The findings worry researchers from the Peterson Institute for International Economics (PIIE), who recently outlined concerns in their study on both Trump and Hillary Clinton's trade agendas. They believe Clinton would effectively preserve the status quo on America's trade agreements despite coming out against the Trans-Pacific Partnership (TPP) this year. Trump, on the other hand, presents a "sharp departure" from the status quo.
The brash, billionaire businessman has harshly criticized both the TPP and the North American Free Trade Agreement (NAFTA), which former president Bill Clinton signed into law in 1993. Trump has also contributed to the outsourcing of millions of manufacturing jobs to the malign of the country's middle-working class.

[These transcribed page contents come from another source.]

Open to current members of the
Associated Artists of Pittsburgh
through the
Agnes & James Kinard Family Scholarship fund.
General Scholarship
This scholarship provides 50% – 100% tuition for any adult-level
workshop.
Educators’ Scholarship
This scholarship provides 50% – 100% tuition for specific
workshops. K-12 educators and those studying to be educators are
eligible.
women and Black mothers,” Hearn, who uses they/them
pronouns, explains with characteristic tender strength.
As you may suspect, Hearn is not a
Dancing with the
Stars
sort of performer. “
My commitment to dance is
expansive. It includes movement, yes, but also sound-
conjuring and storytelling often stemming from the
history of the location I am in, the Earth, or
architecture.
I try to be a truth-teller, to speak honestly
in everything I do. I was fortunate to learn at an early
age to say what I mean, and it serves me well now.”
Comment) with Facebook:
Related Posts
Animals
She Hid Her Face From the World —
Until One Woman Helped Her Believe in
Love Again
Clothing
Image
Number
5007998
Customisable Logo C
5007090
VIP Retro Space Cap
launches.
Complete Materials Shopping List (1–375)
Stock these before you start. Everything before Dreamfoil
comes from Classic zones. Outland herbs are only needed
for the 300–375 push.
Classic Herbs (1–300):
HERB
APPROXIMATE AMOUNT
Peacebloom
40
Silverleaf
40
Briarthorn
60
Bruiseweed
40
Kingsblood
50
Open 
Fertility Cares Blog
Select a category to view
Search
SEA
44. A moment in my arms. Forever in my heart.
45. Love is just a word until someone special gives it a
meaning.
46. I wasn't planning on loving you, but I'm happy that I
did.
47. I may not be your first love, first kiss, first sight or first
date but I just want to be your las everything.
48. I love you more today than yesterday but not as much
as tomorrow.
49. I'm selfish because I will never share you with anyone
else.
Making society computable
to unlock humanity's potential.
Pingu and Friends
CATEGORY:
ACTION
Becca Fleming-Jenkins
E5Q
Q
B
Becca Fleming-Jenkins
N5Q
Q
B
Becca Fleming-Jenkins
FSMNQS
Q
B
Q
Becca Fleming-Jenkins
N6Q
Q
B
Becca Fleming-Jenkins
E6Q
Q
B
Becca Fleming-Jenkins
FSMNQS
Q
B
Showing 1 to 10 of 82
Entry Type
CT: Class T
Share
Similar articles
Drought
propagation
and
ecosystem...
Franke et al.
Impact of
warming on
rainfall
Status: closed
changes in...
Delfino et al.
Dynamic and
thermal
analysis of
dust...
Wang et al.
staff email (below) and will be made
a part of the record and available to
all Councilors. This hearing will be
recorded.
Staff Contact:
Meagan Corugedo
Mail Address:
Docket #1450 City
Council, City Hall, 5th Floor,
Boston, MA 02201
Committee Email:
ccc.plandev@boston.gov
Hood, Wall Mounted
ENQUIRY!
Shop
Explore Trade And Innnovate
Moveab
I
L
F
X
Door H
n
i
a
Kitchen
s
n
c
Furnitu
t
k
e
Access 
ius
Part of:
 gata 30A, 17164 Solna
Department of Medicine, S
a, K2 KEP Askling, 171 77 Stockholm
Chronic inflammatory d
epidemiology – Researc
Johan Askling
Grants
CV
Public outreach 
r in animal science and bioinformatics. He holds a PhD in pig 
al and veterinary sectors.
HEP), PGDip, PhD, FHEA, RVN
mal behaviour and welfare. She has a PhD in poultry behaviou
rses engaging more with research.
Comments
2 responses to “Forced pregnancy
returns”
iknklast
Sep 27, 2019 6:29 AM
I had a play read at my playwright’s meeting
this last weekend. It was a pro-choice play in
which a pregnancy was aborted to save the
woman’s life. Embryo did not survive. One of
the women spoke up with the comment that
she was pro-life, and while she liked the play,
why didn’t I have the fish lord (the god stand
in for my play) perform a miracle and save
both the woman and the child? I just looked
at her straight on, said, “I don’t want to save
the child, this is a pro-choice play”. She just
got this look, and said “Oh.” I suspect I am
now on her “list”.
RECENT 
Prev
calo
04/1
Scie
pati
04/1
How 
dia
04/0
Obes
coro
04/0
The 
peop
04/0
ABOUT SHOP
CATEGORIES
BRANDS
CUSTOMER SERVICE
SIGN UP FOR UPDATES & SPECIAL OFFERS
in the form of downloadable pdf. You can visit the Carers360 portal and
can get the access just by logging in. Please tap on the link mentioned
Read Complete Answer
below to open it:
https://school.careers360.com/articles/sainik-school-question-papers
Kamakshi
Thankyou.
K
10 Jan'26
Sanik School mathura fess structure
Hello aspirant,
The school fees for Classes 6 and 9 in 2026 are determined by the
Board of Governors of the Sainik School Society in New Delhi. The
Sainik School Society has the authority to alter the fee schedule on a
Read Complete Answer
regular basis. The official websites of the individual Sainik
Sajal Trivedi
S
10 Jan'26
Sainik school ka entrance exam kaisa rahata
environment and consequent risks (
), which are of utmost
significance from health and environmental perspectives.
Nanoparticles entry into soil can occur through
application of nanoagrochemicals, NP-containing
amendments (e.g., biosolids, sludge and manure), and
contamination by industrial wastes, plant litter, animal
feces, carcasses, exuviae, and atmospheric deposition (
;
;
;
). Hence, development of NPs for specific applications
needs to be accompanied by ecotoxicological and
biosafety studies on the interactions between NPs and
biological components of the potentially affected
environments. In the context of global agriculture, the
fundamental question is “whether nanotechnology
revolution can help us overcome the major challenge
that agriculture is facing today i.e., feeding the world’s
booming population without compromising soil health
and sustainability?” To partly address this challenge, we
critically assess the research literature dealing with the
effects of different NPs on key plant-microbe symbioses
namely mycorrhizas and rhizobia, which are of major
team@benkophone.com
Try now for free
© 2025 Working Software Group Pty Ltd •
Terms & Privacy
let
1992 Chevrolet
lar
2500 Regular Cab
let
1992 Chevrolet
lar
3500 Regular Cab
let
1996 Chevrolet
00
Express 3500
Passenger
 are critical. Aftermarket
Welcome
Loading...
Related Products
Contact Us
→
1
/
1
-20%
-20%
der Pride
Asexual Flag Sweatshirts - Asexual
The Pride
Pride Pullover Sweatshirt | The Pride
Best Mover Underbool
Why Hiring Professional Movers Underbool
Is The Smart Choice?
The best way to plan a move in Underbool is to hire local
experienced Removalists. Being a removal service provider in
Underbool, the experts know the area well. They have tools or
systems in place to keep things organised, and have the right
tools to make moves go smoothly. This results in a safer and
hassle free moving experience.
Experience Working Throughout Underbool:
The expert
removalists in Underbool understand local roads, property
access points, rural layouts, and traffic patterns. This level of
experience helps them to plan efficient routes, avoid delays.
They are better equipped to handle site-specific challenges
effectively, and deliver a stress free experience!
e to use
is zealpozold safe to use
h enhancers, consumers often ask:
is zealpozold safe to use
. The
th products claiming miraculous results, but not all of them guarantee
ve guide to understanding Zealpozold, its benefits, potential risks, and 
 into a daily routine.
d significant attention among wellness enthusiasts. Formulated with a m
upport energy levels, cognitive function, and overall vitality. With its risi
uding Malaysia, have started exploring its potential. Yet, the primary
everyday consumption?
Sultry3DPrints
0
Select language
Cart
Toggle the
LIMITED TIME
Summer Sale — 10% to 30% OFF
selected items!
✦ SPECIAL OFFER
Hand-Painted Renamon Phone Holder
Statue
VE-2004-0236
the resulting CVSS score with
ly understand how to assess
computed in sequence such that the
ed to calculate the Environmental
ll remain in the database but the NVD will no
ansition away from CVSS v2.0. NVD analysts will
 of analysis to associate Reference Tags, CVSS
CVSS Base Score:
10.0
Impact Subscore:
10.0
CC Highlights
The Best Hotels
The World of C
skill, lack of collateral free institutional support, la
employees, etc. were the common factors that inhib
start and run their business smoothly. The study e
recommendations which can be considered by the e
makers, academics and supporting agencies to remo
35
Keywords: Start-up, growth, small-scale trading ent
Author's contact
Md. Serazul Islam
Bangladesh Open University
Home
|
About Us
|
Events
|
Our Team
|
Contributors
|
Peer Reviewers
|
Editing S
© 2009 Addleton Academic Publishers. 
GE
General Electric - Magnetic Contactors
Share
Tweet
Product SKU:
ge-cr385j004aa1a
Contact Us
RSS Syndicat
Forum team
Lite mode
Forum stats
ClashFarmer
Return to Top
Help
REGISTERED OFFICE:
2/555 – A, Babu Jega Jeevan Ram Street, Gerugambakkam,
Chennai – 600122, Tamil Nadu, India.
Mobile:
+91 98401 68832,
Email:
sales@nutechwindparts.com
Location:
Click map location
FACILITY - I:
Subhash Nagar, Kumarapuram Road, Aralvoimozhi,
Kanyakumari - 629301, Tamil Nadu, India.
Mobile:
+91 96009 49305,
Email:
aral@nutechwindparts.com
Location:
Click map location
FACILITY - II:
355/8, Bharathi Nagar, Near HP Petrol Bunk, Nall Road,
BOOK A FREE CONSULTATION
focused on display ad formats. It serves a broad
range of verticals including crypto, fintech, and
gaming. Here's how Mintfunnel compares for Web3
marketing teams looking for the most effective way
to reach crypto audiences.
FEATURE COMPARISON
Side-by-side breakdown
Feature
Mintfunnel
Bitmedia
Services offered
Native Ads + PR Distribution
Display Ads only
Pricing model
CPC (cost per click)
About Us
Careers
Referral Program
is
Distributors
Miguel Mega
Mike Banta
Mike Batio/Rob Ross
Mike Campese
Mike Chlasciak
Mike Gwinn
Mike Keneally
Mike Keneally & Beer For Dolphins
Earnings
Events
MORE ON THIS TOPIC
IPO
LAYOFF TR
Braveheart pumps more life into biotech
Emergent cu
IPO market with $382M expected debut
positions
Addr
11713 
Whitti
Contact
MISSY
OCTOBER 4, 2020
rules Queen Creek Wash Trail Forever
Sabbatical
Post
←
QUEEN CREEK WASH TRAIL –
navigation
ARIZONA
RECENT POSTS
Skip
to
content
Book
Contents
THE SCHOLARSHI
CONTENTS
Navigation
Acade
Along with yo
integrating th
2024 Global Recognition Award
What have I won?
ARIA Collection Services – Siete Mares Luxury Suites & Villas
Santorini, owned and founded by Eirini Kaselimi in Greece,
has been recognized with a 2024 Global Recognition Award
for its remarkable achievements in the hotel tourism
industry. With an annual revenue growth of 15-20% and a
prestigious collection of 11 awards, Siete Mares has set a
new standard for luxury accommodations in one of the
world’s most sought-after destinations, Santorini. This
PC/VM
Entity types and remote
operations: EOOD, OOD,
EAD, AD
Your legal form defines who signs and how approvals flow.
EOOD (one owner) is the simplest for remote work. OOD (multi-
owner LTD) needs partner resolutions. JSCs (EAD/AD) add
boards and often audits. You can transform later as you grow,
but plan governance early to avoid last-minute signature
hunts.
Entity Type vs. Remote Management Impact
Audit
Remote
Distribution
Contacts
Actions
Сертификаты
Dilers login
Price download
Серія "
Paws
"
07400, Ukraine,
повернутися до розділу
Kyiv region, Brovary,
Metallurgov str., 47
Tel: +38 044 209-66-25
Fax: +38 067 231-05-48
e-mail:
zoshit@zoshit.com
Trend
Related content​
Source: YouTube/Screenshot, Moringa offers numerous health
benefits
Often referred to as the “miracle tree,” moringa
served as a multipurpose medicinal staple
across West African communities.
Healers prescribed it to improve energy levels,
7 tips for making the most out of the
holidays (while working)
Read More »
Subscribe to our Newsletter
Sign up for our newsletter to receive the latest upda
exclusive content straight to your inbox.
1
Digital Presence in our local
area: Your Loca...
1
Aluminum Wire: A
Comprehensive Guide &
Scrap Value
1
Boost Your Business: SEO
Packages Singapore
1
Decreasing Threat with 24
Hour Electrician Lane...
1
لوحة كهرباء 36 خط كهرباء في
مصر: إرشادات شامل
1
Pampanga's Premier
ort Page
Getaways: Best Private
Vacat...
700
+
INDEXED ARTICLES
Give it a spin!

This fuels Trump's working man appeal and his free trade punitive proposal to slap tariffs on goods imported from countries like China, which he argues has unfair advantages with the current U.S. free trade policies.
"If implemented, those proposals would provoke retaliation by U.S. trading partners," the report authors said, "unleashing a trade war that would send the U.S. into recession and cost millions of Americans their jobs."
The authors also criticized Trump's "musings" about the World Trade Organization. The Republican nominee has previously threatened to withdraw the U.S. from the intergovernmental organization responsible for regulating international trade.
"If, however, the United States withdrew from the WTO," the authors said, "it could quickly find itself back in the Smoot-Hawley world of the Great Depression."
The study authors' criticism was not limited to Trump. They also criticized Clinton's agreement with Trump on TPP, which the Democratic Party’s platform committee rejected.
"If TPP does not come to a vote in the lame duck session, some observers have speculated that President Clinton could flip-flop and return to the pro-TPP position she held as secretary of state," the authors wrote.